Given text:
--- start ---

Story and photos Mark Hertzberg
Many people find it hard to let go of work when they retire. David Bidstrup did not.
When he retired in 1989 after 28 years as director of buildings and grounds for the Racine Unified School District, he wanted to do something completely different from his job. He had helped supervise construction of many of Racine’s schools, including Case High School, Gilmore Middle School and Giese Elementary School. He was so busy at work, he had no time for hobbies.
Today he sits at the beige 1965 Montgomery Ward Signature sewing machine in his basement guest room, sewing and assembling quilt squares. He creates them for the Sew ‘n Sews quilting group at Racine’s Lutheran Church of the Resurrection and for the Lutheran World Relief agency. Each quilt top takes about six hours to make. He completed his 500th one in early November.
He joined the Unified School District when it was formed in 1961. He had left Racine to attend Dana College in Blair, Neb. Joining the school district was a homecoming, and not just because he had returned to Racine. His new boss, Suptintendent John Prasch, had been his coach when he ran track at Park High School.

--- end ---

Tasks:
1. According to the quilting story, why was joining the Unified School District more than a return to Racine for David Bidstrup? Answer in one to three sentences.
2. Select every line of the rows that contains the string "instrumentName".
The rows below have no connection to the quilting story and should be treated as separate material.

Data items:

--- start ---

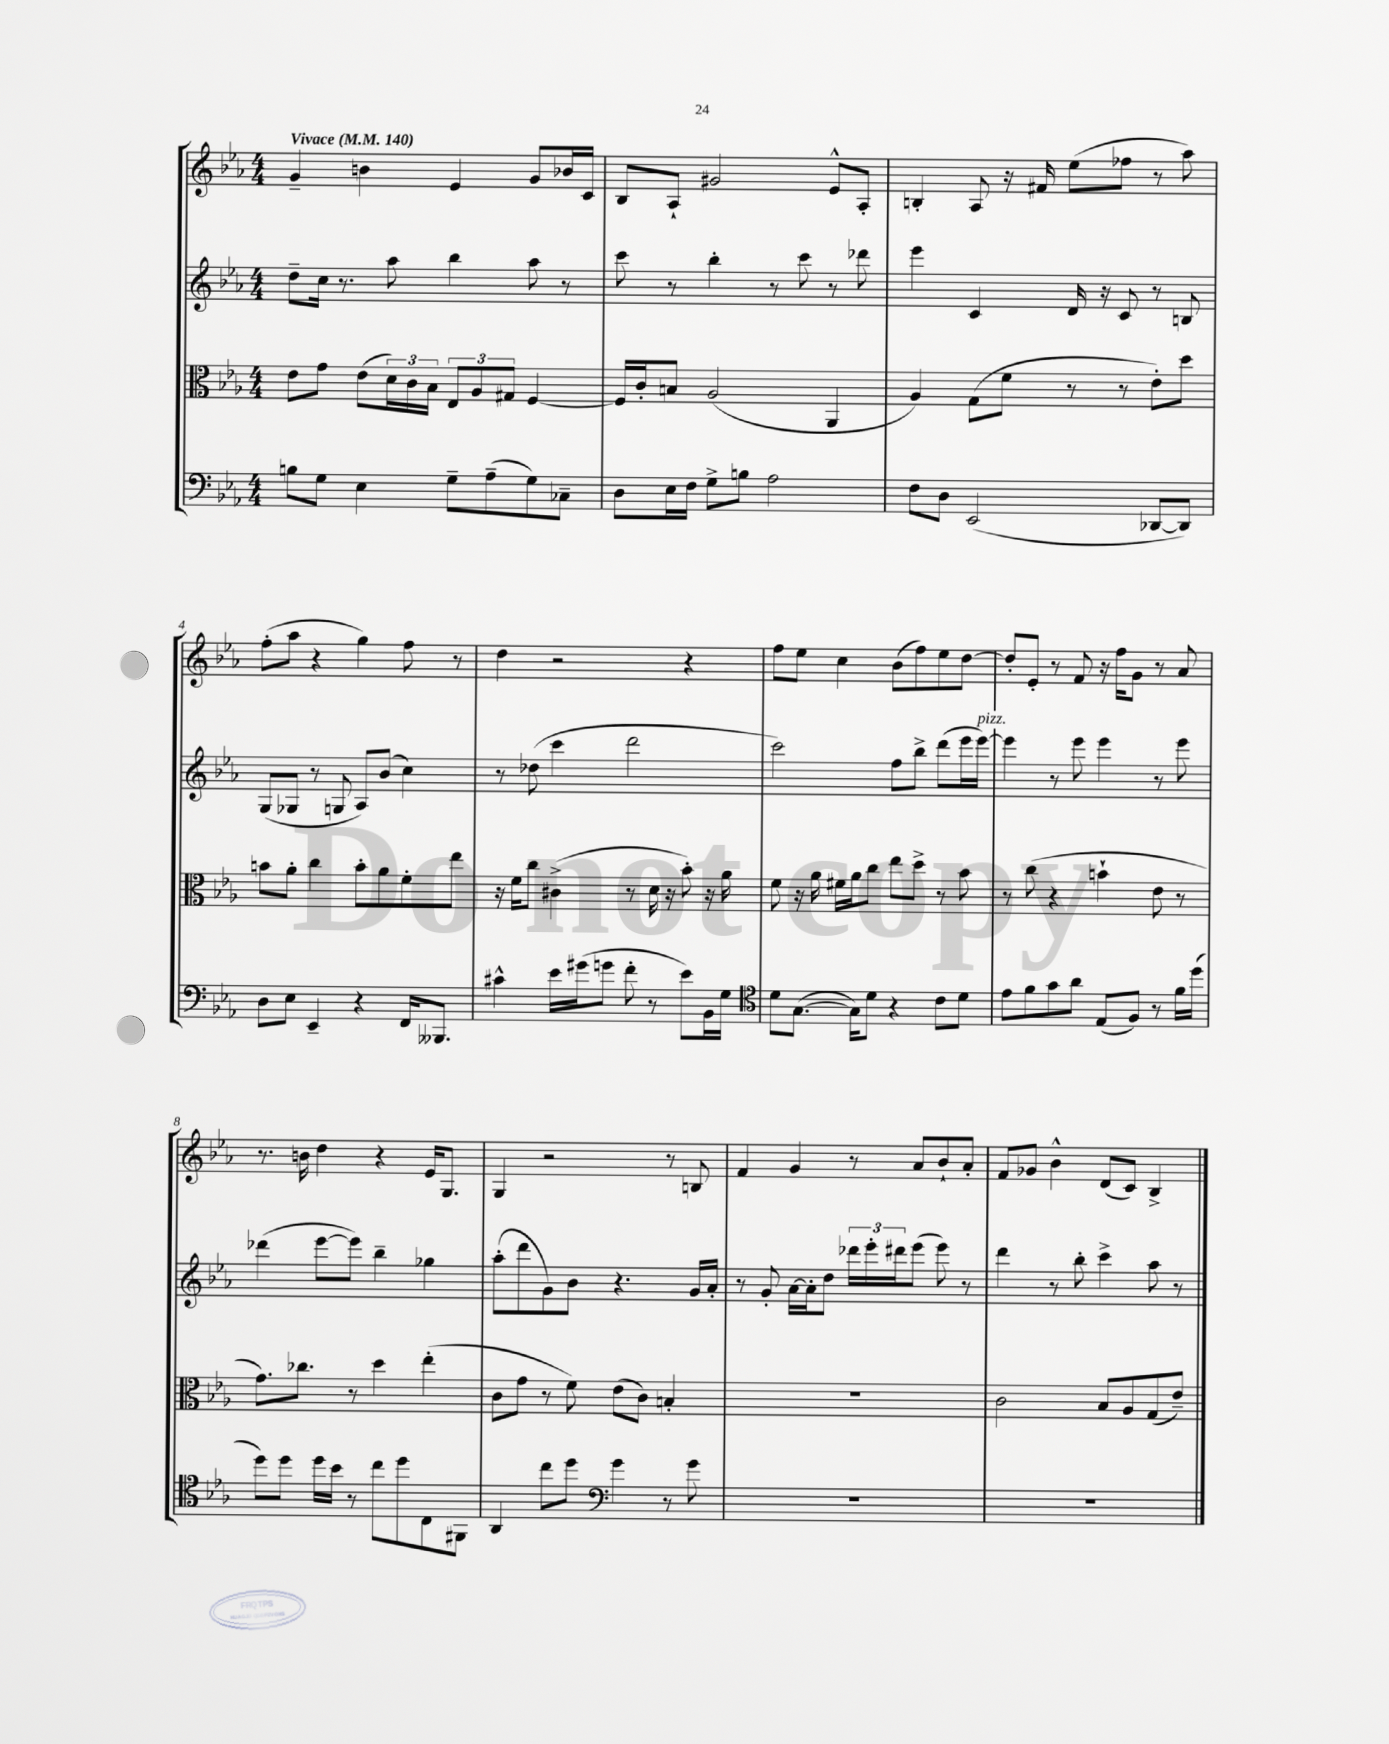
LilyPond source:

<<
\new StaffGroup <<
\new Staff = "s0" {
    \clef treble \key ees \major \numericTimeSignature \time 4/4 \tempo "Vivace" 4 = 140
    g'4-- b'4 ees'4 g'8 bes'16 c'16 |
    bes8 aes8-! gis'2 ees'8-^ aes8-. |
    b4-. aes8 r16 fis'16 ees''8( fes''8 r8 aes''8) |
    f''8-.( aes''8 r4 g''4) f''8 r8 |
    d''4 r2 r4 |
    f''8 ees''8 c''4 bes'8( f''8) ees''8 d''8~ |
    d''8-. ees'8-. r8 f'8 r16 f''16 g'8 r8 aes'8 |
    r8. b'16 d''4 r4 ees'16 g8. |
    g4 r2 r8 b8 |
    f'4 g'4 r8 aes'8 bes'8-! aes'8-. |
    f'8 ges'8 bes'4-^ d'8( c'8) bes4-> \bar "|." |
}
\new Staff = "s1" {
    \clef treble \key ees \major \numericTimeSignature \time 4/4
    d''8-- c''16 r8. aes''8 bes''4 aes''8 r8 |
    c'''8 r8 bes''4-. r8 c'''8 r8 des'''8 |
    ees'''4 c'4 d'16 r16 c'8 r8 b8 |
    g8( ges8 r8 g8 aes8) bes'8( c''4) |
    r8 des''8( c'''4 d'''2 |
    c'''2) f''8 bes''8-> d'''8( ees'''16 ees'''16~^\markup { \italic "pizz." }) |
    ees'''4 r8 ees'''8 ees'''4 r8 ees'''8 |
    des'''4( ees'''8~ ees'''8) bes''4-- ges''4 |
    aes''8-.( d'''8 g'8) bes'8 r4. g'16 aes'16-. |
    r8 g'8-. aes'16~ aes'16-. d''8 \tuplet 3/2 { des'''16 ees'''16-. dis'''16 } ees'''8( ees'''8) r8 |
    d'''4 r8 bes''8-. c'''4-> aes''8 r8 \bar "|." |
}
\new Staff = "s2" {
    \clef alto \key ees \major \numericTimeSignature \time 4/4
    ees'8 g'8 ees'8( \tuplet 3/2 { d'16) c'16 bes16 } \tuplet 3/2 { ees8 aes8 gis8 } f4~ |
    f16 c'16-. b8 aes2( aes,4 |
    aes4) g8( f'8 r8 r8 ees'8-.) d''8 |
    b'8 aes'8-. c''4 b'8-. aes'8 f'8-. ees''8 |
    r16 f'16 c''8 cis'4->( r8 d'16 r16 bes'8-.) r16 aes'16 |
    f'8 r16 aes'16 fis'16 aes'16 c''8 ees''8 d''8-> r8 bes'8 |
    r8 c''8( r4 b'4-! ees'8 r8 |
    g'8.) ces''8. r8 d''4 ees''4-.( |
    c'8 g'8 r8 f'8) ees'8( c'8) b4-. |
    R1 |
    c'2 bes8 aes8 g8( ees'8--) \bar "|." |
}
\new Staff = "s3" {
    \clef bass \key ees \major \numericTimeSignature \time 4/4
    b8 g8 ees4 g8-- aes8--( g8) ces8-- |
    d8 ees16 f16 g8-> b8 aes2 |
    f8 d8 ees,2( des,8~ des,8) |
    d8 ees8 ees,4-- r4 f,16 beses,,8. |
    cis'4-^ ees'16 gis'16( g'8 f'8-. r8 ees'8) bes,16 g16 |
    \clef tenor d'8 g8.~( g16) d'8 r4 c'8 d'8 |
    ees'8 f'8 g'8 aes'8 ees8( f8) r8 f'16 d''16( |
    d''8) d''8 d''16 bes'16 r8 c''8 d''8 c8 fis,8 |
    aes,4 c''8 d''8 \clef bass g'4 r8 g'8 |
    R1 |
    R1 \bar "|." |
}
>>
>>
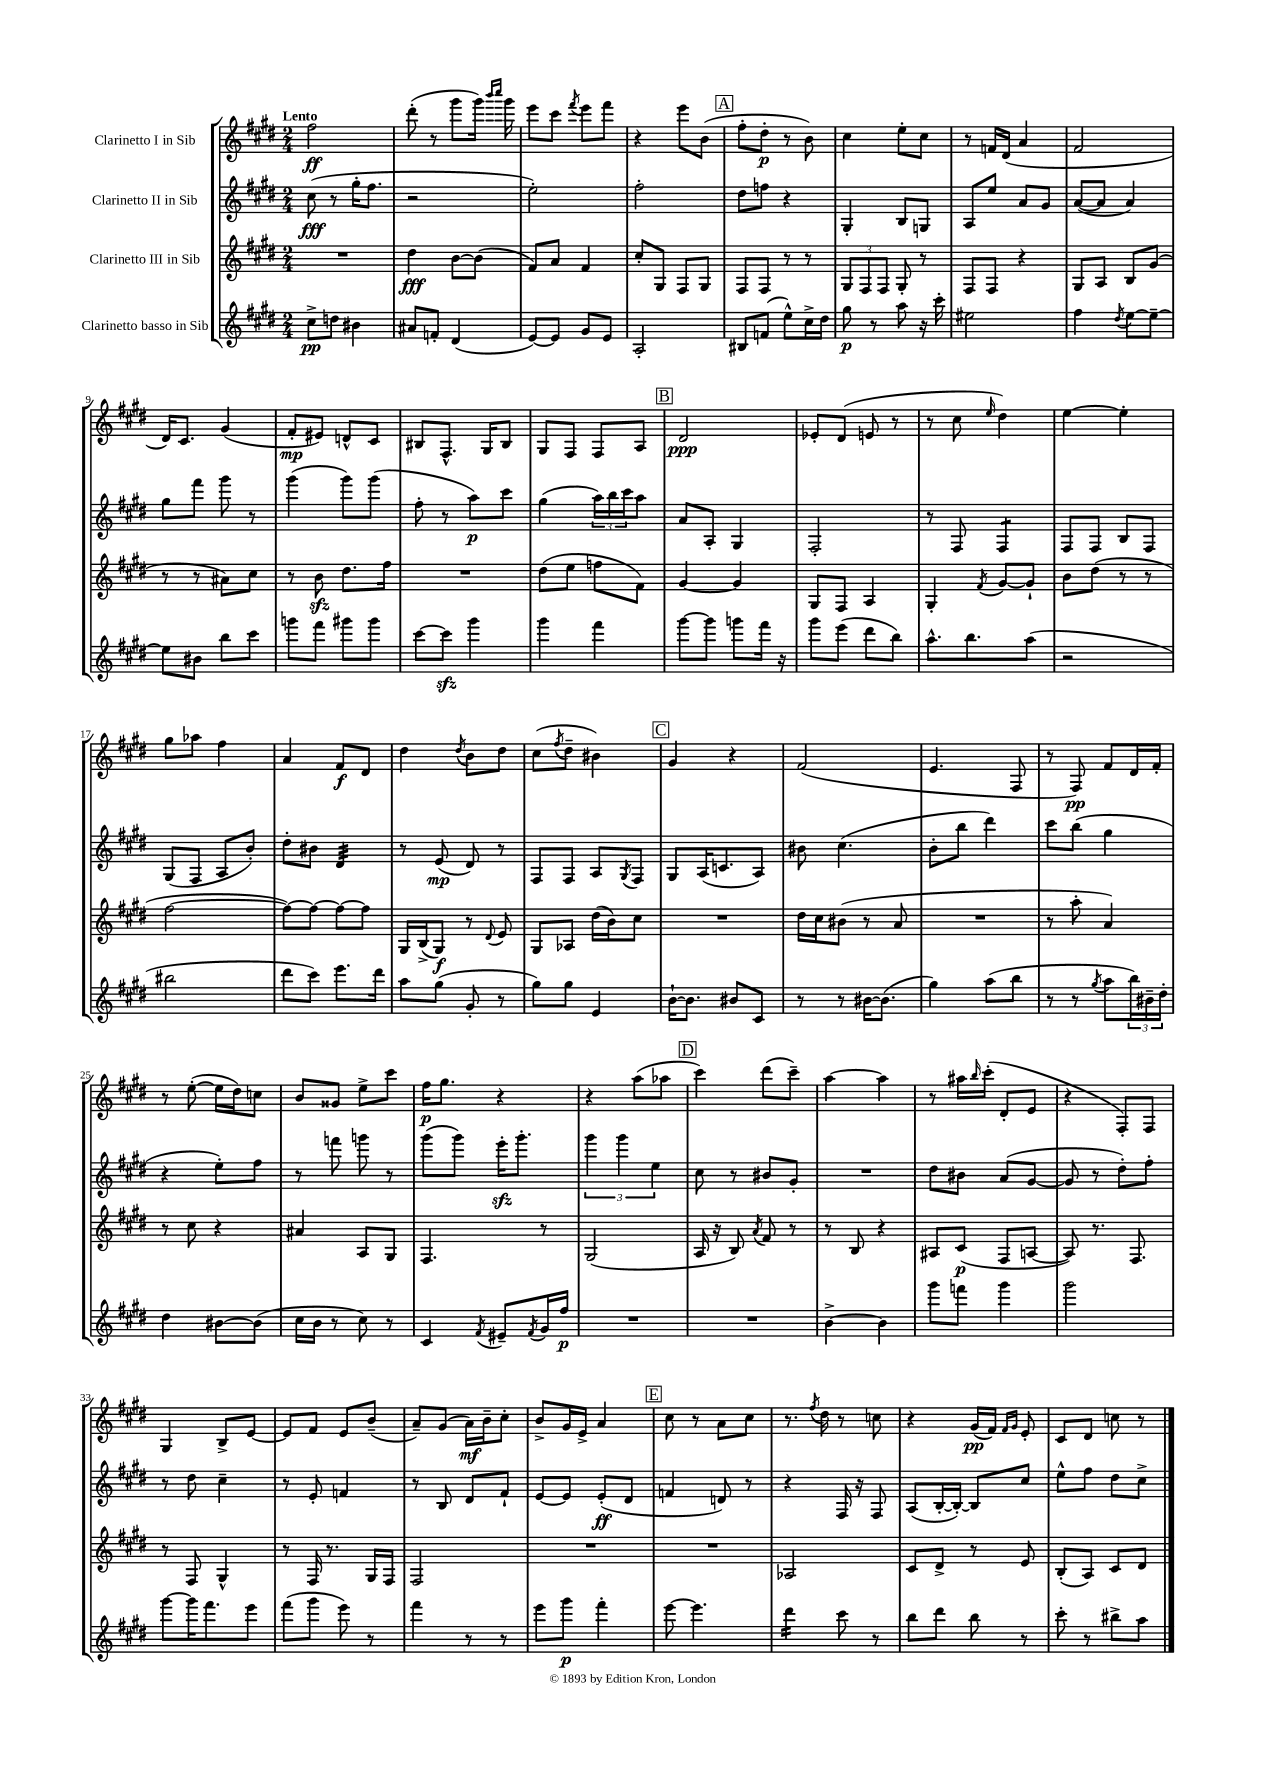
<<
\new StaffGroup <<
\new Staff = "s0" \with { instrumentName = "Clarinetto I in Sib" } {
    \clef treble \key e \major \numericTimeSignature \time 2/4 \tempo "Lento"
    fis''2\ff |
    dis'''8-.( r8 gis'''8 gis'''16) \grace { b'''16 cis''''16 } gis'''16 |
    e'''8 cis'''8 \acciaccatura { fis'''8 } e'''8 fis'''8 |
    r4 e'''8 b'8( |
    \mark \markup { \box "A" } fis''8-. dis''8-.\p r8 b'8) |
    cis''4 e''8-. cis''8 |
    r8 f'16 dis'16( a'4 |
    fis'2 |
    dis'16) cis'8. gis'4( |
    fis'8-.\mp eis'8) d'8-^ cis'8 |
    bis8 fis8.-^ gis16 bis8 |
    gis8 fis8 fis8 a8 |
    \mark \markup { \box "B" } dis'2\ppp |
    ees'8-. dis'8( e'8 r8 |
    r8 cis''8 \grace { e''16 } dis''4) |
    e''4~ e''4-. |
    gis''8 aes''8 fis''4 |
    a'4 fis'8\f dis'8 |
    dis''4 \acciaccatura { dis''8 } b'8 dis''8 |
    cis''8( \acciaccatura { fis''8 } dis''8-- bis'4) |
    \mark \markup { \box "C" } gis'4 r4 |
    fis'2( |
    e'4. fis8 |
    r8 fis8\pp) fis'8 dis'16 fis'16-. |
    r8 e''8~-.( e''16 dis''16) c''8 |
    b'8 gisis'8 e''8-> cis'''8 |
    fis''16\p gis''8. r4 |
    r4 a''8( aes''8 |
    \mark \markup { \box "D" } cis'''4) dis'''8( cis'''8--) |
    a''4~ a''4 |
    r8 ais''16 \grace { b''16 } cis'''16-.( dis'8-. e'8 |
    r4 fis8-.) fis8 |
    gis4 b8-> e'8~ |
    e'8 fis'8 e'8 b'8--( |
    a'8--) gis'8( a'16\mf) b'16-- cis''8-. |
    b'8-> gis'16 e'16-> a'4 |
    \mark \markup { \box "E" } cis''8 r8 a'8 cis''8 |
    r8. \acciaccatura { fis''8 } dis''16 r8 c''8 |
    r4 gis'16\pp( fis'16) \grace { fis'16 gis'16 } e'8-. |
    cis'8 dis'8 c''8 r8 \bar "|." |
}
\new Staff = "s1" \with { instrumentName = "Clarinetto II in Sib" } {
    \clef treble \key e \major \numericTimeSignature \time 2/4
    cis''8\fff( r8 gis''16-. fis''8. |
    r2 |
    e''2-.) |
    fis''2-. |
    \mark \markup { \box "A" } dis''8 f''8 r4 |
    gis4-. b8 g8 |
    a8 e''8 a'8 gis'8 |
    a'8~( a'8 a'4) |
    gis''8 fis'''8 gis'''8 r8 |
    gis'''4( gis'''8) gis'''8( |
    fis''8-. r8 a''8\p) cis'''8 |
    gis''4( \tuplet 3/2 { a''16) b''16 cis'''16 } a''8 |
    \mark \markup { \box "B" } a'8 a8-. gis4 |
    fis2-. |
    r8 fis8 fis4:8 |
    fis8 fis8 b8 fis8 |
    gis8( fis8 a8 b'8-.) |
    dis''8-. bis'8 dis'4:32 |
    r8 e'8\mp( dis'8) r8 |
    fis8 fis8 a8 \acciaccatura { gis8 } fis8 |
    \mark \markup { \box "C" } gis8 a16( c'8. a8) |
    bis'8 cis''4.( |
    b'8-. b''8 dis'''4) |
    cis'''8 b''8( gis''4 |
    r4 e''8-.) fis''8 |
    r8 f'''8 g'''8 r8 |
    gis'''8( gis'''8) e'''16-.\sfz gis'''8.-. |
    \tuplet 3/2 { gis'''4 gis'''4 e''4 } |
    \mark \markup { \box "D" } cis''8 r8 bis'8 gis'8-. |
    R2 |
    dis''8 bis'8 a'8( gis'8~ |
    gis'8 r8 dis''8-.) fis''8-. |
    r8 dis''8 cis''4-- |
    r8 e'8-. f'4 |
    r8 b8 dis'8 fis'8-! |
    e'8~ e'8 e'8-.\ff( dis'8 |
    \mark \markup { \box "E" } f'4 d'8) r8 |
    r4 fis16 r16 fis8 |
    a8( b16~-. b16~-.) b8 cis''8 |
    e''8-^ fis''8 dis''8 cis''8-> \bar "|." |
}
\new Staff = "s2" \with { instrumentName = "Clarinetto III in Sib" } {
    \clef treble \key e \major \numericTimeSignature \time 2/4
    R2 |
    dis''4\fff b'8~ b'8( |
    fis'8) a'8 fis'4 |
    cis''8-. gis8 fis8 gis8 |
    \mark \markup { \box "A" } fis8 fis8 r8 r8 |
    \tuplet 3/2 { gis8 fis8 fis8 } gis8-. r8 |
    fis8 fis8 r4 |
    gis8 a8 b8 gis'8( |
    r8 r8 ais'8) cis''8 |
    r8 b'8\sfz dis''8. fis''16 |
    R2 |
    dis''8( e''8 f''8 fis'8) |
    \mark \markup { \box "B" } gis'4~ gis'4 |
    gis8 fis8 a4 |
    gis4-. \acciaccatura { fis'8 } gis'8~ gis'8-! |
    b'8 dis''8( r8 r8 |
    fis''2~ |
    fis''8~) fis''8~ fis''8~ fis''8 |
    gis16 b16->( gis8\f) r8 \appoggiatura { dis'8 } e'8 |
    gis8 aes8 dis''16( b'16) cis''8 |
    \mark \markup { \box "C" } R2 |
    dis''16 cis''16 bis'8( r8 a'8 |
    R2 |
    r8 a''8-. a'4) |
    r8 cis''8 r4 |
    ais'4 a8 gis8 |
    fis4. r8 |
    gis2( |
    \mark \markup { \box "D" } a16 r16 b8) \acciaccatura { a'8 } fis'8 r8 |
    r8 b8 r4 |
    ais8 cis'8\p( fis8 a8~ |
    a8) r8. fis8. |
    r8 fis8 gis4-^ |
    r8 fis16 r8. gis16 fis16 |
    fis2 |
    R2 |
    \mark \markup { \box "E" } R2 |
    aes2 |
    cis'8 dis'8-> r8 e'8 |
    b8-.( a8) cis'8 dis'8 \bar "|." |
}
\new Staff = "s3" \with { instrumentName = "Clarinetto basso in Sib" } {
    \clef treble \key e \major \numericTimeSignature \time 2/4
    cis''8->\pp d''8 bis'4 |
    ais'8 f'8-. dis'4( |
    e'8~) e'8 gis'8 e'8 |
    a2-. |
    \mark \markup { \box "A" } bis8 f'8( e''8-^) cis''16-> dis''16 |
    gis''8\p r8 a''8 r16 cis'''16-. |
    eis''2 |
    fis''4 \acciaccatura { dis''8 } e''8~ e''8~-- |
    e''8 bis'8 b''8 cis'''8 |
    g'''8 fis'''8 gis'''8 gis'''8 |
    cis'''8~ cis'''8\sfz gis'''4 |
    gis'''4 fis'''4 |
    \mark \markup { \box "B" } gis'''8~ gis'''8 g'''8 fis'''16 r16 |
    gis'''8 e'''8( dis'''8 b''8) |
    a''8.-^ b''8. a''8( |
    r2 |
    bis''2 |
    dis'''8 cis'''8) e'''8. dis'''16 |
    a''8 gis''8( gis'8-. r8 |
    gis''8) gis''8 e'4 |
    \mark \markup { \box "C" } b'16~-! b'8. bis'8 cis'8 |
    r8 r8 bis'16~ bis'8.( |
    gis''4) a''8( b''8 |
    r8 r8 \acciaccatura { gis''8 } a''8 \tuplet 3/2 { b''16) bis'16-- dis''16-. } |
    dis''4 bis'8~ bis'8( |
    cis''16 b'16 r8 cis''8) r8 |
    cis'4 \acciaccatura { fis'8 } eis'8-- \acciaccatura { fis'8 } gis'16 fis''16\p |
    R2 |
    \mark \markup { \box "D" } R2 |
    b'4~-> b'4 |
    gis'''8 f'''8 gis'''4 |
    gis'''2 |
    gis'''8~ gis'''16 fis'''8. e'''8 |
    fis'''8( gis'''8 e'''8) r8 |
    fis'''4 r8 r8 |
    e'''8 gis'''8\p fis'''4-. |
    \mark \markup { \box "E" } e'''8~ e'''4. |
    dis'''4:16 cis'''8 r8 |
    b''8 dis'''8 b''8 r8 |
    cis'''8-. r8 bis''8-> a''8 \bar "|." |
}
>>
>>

--- end ---

Answers provided:
1. Joining the district was a homecoming for another reason as well: his new boss, Superintendent John Prasch, had been his coach when he ran track at Park High School.

2.
\new Staff = "s0" \with { instrumentName = "Clarinetto I in Sib" } {
\new Staff = "s1" \with { instrumentName = "Clarinetto II in Sib" } {
\new Staff = "s2" \with { instrumentName = "Clarinetto III in Sib" } {
\new Staff = "s3" \with { instrumentName = "Clarinetto basso in Sib" } {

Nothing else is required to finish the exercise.